The Critical Ecosystem Partnership Fund (CEPF) provides strategic assistance to non-governmental organizations, community groups and other civil society partners. The CEPF grants programme in the Eastern Himalayas region covers Bhutan, northeast India, southern, central and eastern Nepal. ATREE is coordinating the grants programme for the Indian Eastern Himalayas, focused on the North Bank landscape in Assam, Arunachal Pradesh and the Kanchenjunga-Singalila landscape in Sikkim and Darjeeling. The grant objectives are to understand status, key threats, and conservation needs of key species of mammals, birds, reptiles, amphibians and plants as outlined in the CEPF ecosystem profile, through active participation and involvement of civil society groups in the CEPF priority areas; and to actively engage civil society groups in conservation of key species and their habitat through partnerships/leverage, research and well informed decision making mechanisms.

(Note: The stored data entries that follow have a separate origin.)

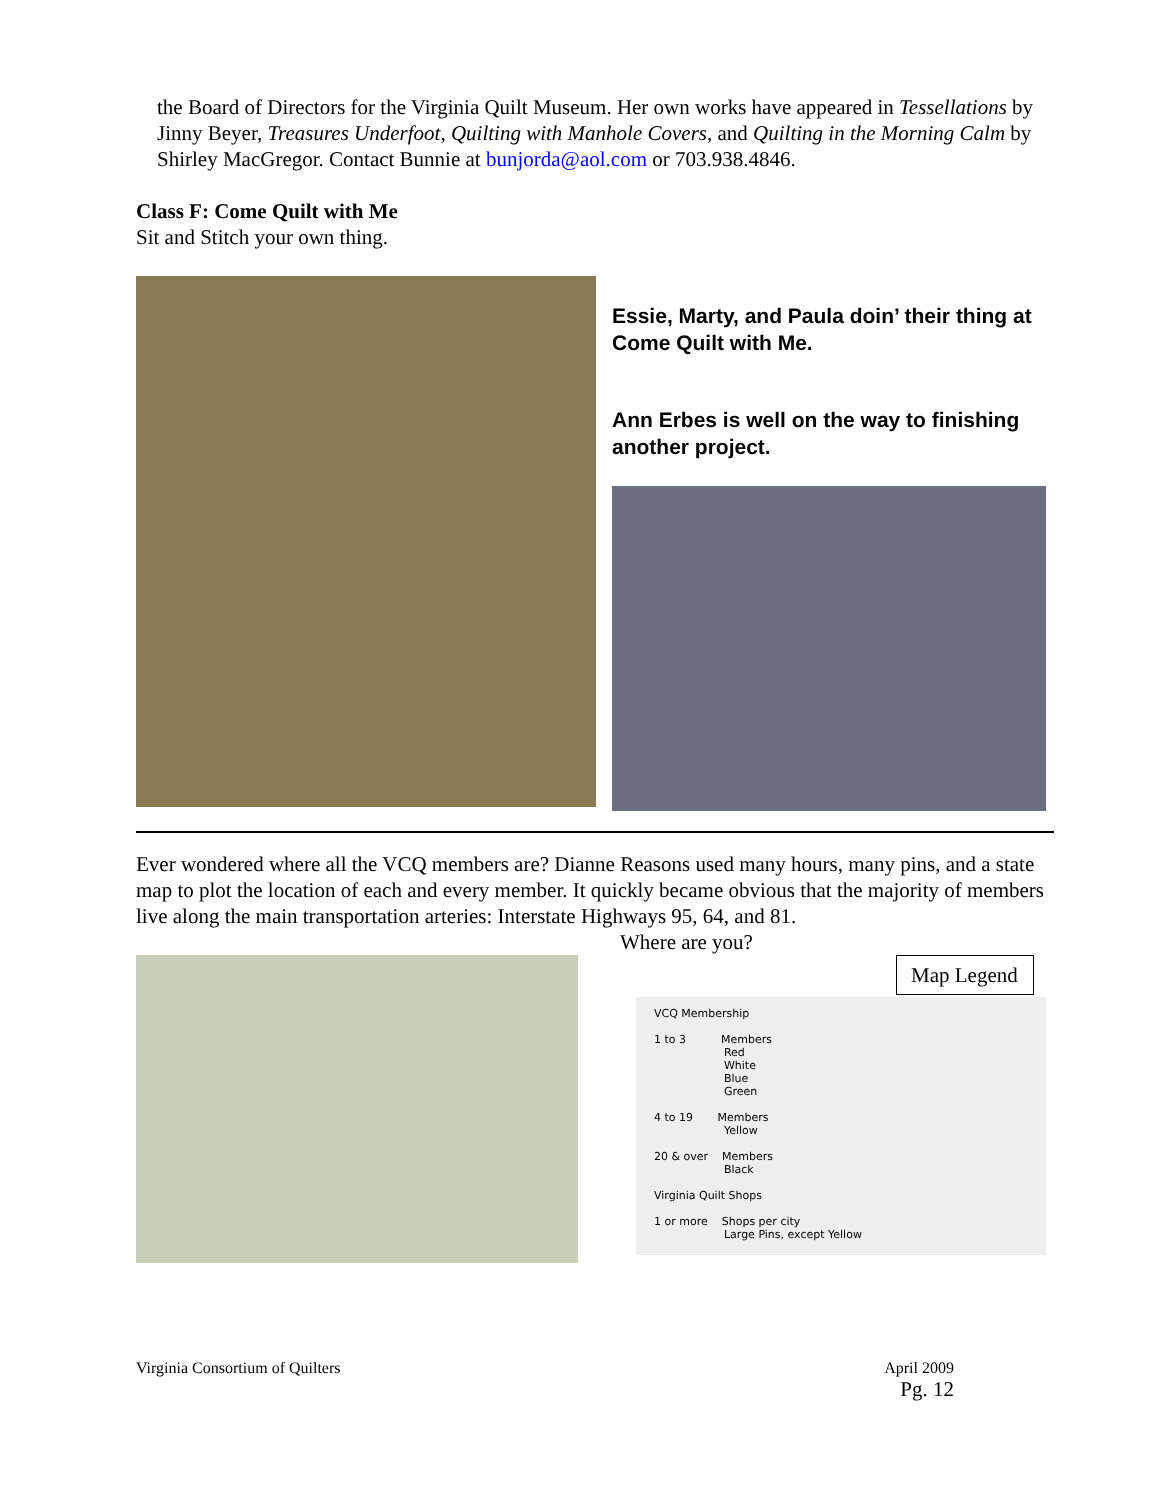the Board of Directors for the Virginia Quilt Museum. Her own works have appeared in Tessellations by Jinny Beyer, Treasures Underfoot, Quilting with Manhole Covers, and Quilting in the Morning Calm by Shirley MacGregor. Contact Bunnie at bunjorda@aol.com or 703.938.4846.
Class F: Come Quilt with Me
Sit and Stitch your own thing.
Essie, Marty, and Paula doin’ their thing at Come Quilt with Me.
Ann Erbes is well on the way to finishing another project.
Ever wondered where all the VCQ members are? Dianne Reasons used many hours, many pins, and a state map to plot the location of each and every member. It quickly became obvious that the majority of members live along the main transportation arteries: Interstate Highways 95, 64, and 81.
Where are you?
Map Legend
VCQ Membership
1 to 3 Members
Red
White
Blue
Green
4 to 19 Members
Yellow
20 & over Members
Black
Virginia Quilt Shops
1 or more Shops per city
Large Pins, except Yellow
Virginia Consortium of Quilters April 2009
Pg. 12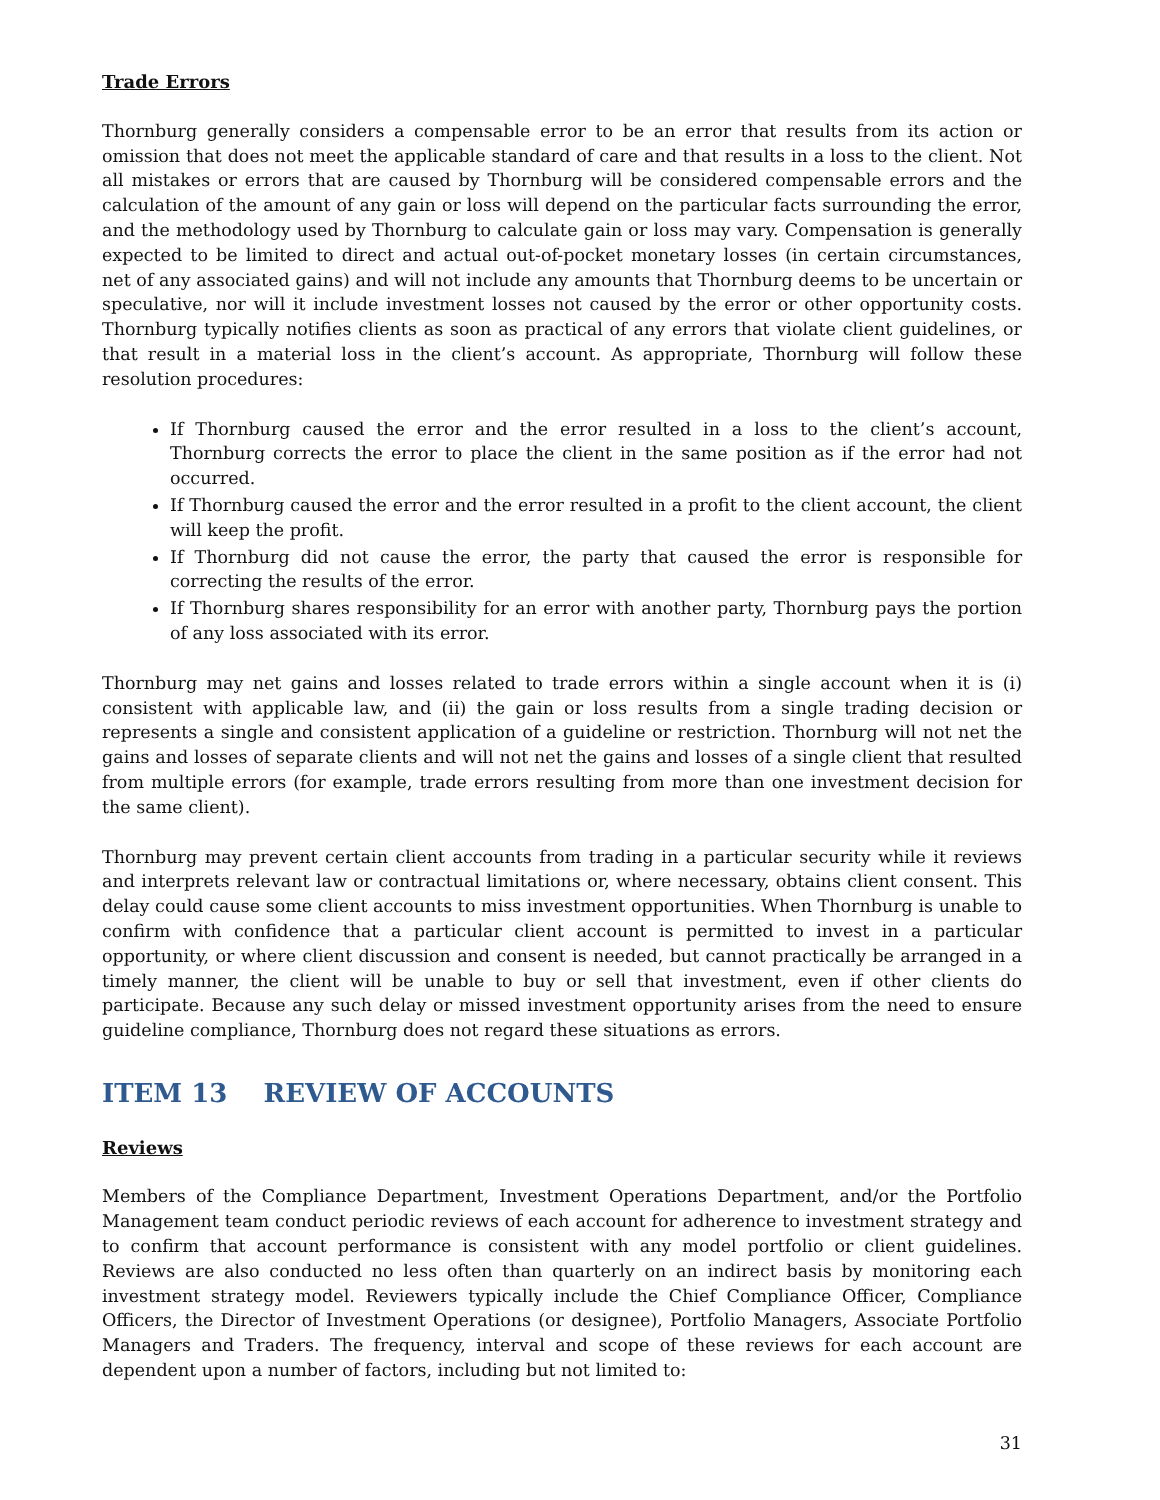Trade Errors
Thornburg generally considers a compensable error to be an error that results from its action or omission that does not meet the applicable standard of care and that results in a loss to the client. Not all mistakes or errors that are caused by Thornburg will be considered compensable errors and the calculation of the amount of any gain or loss will depend on the particular facts surrounding the error, and the methodology used by Thornburg to calculate gain or loss may vary. Compensation is generally expected to be limited to direct and actual out-of-pocket monetary losses (in certain circumstances, net of any associated gains) and will not include any amounts that Thornburg deems to be uncertain or speculative, nor will it include investment losses not caused by the error or other opportunity costs. Thornburg typically notifies clients as soon as practical of any errors that violate client guidelines, or that result in a material loss in the client’s account. As appropriate, Thornburg will follow these resolution procedures:
If Thornburg caused the error and the error resulted in a loss to the client’s account, Thornburg corrects the error to place the client in the same position as if the error had not occurred.
If Thornburg caused the error and the error resulted in a profit to the client account, the client will keep the profit.
If Thornburg did not cause the error, the party that caused the error is responsible for correcting the results of the error.
If Thornburg shares responsibility for an error with another party, Thornburg pays the portion of any loss associated with its error.
Thornburg may net gains and losses related to trade errors within a single account when it is (i) consistent with applicable law, and (ii) the gain or loss results from a single trading decision or represents a single and consistent application of a guideline or restriction. Thornburg will not net the gains and losses of separate clients and will not net the gains and losses of a single client that resulted from multiple errors (for example, trade errors resulting from more than one investment decision for the same client).
Thornburg may prevent certain client accounts from trading in a particular security while it reviews and interprets relevant law or contractual limitations or, where necessary, obtains client consent. This delay could cause some client accounts to miss investment opportunities. When Thornburg is unable to confirm with confidence that a particular client account is permitted to invest in a particular opportunity, or where client discussion and consent is needed, but cannot practically be arranged in a timely manner, the client will be unable to buy or sell that investment, even if other clients do participate. Because any such delay or missed investment opportunity arises from the need to ensure guideline compliance, Thornburg does not regard these situations as errors.
ITEM 13 REVIEW OF ACCOUNTS
Reviews
Members of the Compliance Department, Investment Operations Department, and/or the Portfolio Management team conduct periodic reviews of each account for adherence to investment strategy and to confirm that account performance is consistent with any model portfolio or client guidelines. Reviews are also conducted no less often than quarterly on an indirect basis by monitoring each investment strategy model. Reviewers typically include the Chief Compliance Officer, Compliance Officers, the Director of Investment Operations (or designee), Portfolio Managers, Associate Portfolio Managers and Traders. The frequency, interval and scope of these reviews for each account are dependent upon a number of factors, including but not limited to:
31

As of March 2010, six core grants and 35 small grants have been disbursed in the region. The small grants also include a component for doctoral studies in Conservation Science, under which six Ph D scholars are being supported. To date, the grants programme has supported 12 grants on lesser known taxa; 11 grants for work on mammals; 4 grants for work on birds; 5 grants for community-based conservation working with traditional institutions and communities; one each for supporting extensive photo-documentation of priority sites and species, on wildlife trade, and developing a conservation strategy for a protected area. These grants include support for work on herpetofauna (including the critically endangered gharial, amphibians and turtles), avifauna (including hornbills and the critically endangered Bengal florican and white-bellied heron), 11 on mammals (including hoolock gibbon, golden langur, snow leopard, takin, hispid hare, clouded leopard, Gangetic dolphin), six on plants/plant communities (endemics, endangered) and two on insect fauna (swallowtail butterflies, pollinators).